All of this can shake out in one of two ways.
The first option is an optimistic one: all of this is ripe for rediscovery, reclamation. We, as church musicians and clergy, can intentionally reintroduce this material to our congregations. I think we absolutely must do this.
There's a liturgical component here too. With local congregants who have come from other denominations and others who have never been taught, or who have simply forgotten, there is probably not a lot of understanding about many elements of our liturgical theology and practice. Some teaching might be in order, and musical teaching could be a natural part of this.
There could be a winnowing of the chaff as certain parishes (dioceses, denominations, the Church as a whole -- dare we hope?) reclaim Christian discipleship, and not Christian "membership". But key to this model is that somehow the trend toward increasingly infrequent church attendance is not slowed or stopped, but reversed.
Despite even a wholesale effort to help the church fall in love with its hymnody all over again, I think a second path is unavoidable. While enclaves of denominational and traditional hymnody will continue to exist for some time, the marked changes of the face Christian congregations will need to make some musical tectonic shifts. We've already been dealing with shifts of this type (post-Vatican-II-Disneyism, praise choruses) but I don't think these were results of the kind of Sunday morning demographic change that we are now seeing. They are just chunks of the iceberg for which we are headed.
Instead, I think that the "hymn explosion" and a diversity of congregational singing options that we've experienced in the last half century or so will actually be detrimental as the Sunday morning attention span wanes, and the liturgical memory grows ever more foggy. There will always be a "market" for new hymn texts and tunes, but these may find residence in self-selecting boutique congregations. I think by and large the trend of hymnody in church will be one of decline and diminishment. First the denominational repertoire loses prominence and significance. As it is subsumed into the broad swath of classic ecumenical Christian hymnody, this too ceases to be held in cultural memory due to irregular attendance patterns. Finally, all of this material is equally forgotten and unfamiliar, and in many places replaced with another mode of congregational song.
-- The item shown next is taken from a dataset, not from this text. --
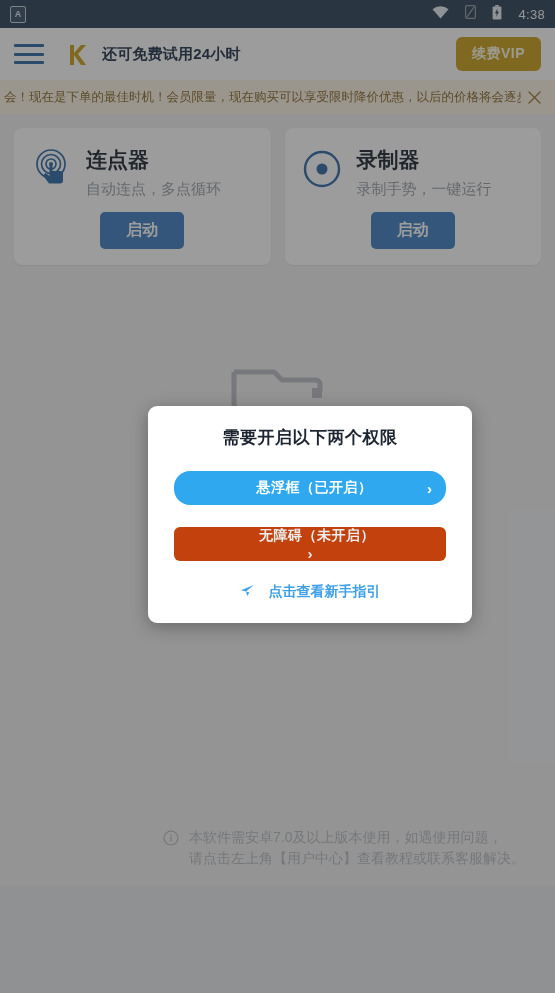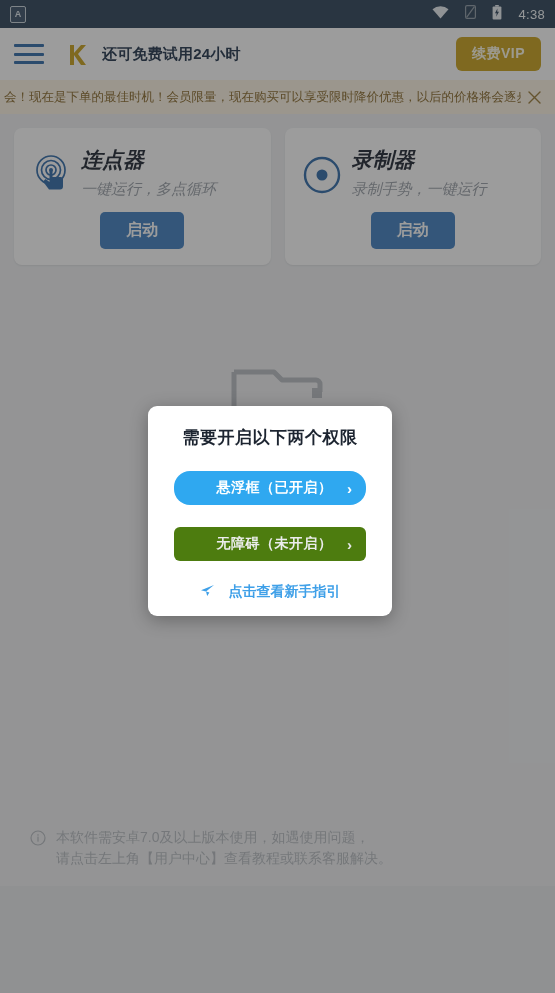"连点器" .card-head { align-items: flex-end -> flex-start; font-style: italic -> none; gap: 7px -> 12px }
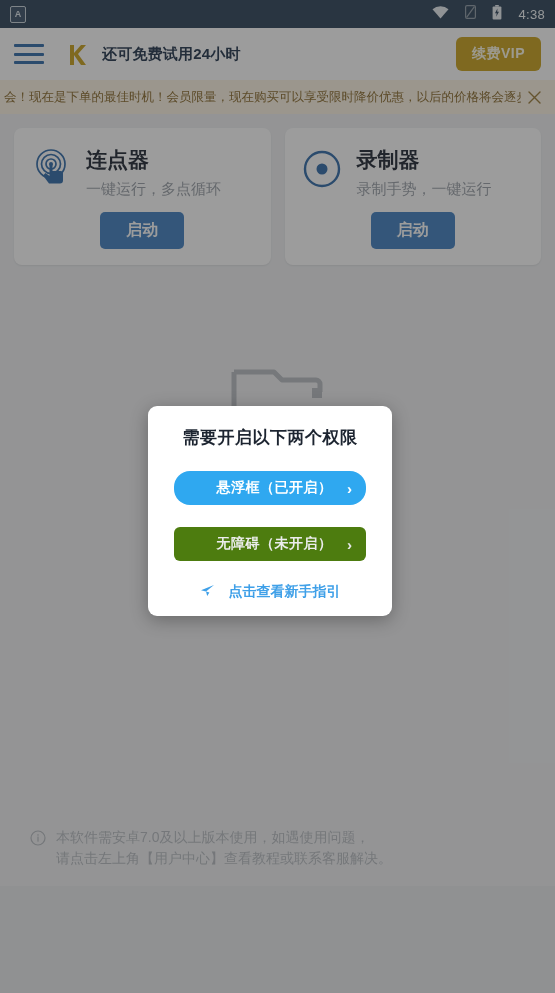"一键运行，多点循环" div.card-sub { text: 一键运行 -> 自动连点 }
Don't get me wrong, I don't believe that we can reverse demographic trends through any one approach to congregational song. These forces are larger than our denominations and certainly uninfluenced by the musical practice of the local congregation.
What will a new model of congregational song look like? I think the Music that Makes Community movement shows us the first strokes of what this could be. These "paperless" styles of music are more effective in smaller settings, and do not require a sustained cultural memory.
There is some irony in the name of this movement. The community that is being made through this music is an incarnational one, made up of those few who give up on the New York Times, Starbucks, and their favorite brunch spot for 75 minutes on a Sunday morning. The new community being made is one being formed in the moment, but not one that is graced by the past or offering anything the future -- at least in any kind of musical sense.
Though this "incarnational" model or one like it may evolve and take hold in some places, many churches, however, may give up on singing, or on music altogether.
It seems that these are the two paths of song that lie before the church today: a small "discipleship" or "faithful remnant" path that would necessarily buck the trend of larger church attendance patterns, and more visible "incarnational" path in which the de facto hymnal becomes music "for about 25 panicked singers."
This is the future of congregational song as I see it. The questions remaining are how will our existing church structures (local, regional, denominational) and complementing professional organizations facilitate these transitions?